ESPÈCES ENVAHISSANTES
Amphibi’Ain révolutionne l’arrachage de la jussie dans les étangs
C’est une première en France et elle pourrait préserver des centaines d’étangs du recouvrement par la jussie. Vendredi 23 juin, à Saint-Germain-sur-Renon, la FDCuma et la Fredon Aura ont inauguré publiquement une nouvelle machine amphibie capable d’arracher cette espèce hautement envahissante.
Après plusieurs essais, sa première mise à l’eau publique a finalement eu lieu vendredi 23 juin, sur l’étang de Joël Raccurt à Saint-Germain-sur-Renon. Cet amoureux de la Dombes, aujourd’hui à la retraite, poursuit son activité de pisciculteur à ses heures perdues. Voir disparaître des étangs sous des tapis de jussie est un crève-cœur. Si les siens en sont indemnes, ce n’est pas le cas d’une trentaine d’étangs de la Dombes. Depuis vingt ans, une soixantaine de sites touchés par la jussie ont été répertoriés et font l’objet d’une surveillance continue par la Fredon AuRa. C’est donc tout naturellement que Joël Raccurt a accepté d’accueillir la démonstration de ce prototype sorti tout droit de la tête de Franck Loriot. Spécialiste machinisme à la FDCuma et à la tête de FL Agri/VL Méca-Conseil il a imaginé et créé Amphibi’Ain avec d’anciens camarades de lycée. Enseignant au lycée des Sardières, il a également pu compter sur l’aide de ses élèves de STMA, ravis de pouvoir s’exercer sur un véritable projet.
Un complément à l’arrachage manuel
Jusqu’ici plusieurs machines avaient déjà été mises en vente sur le marché, sans grand succès. Certaines ont même favorisé le développement de la jussie. Conclusion, seul l’arrachage manuel restait favorisé dans le département. Une tâche harassante et souvent insuffisante, confiée il y a une dizaine d’années aux équipes de la Fredon AuRa dans le cadre du plan de lutte départemental contre la jussie. « Certes, la machine ne sera pas aussi efficace que l’arrachage manuel, concède Franck Loriot, mais elle permettra de dégrossir le travail. » Dans l’eau, les racines de la jussie ne sont ni très profondes ni très dures, ce qui rend plus facile leur extraction.
À l’aide d’un bras articulé, dirigé depuis un siège de pilotage, l’Amphibi’Ain peut alors aisément saisir les pieds de jussie. Chenillard amphibie, il a été spécialement conçu pour rentrer dans les étangs, sans en abîmer le fond avec une pression maximale de 65 g/cm2. À titre de comparaison, « c’est six fois moins que la pression exercée par un pied humain, précise Franck Loriot donc cela ne perturbe pas trop la turbidité de l’eau. » Des flotteurs ainsi que des roues utilisées comme béquilles, permettent également de stabiliser l’engin.
Une remorque, d’une capacité de 1,2 tonne, tractée à l’arrière de l’Amphibi’Ain, permettra de ramener la jussie récoltée à terre. À noter que la machine fera l’objet d’une désinfection minutieuse, à l’aide d’un nettoyeur haute pression thermique, après chaque chantier pour limiter tout risque de contamination.
Une machine financée par le Département et la Région
Quelque 150 000 € ont été nécessaires pour la fabrication de cette machine, financée en partie par le Département de l’Ain et le Conseil régional, à hauteur de 56 000 € chacun. « Il est important d’avoir un suivi avec les syndicats de rivières qu’il ne faut pas oublier », a rappelé Jean-Yves Flochon.
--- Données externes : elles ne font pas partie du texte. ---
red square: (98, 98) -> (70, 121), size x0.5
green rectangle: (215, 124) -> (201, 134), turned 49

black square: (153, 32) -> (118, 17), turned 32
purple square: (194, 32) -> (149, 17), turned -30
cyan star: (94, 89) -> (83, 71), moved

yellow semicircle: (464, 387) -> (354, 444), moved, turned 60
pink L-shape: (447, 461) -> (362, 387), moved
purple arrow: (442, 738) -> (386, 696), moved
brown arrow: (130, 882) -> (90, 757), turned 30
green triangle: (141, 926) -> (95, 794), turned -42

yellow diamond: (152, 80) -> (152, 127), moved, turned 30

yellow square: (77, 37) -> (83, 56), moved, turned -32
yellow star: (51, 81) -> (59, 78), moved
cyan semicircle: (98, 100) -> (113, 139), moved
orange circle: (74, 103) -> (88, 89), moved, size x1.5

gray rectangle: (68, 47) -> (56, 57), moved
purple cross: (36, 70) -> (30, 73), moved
Le vice-président délégué à l’agriculture au conseil départemental a également annoncé la sortie prochaine du quatrième Livre Blanc dédié à la pisciculture. Chaque année, le Conseil départemental attribue 800 000 € au fonctionnement des structures d’accompagnement de la pisciculture et aux investissements sur étangs. De son côté, Xaxier Breton, représentant du Conseil régional, souligne « le côté expérimental et collectif » du projet.
À termes, l’Amphibi’Ain pourrait être équipé de nouveaux outils utiles à la réfection des étangs : godet faucardeur pour la coupe d’herbes non envahissantes, épandeur pour le chaulage, chaîne de fenaison pour les zones humides ou encore paniers et autres pinces assemblés au bras articulé.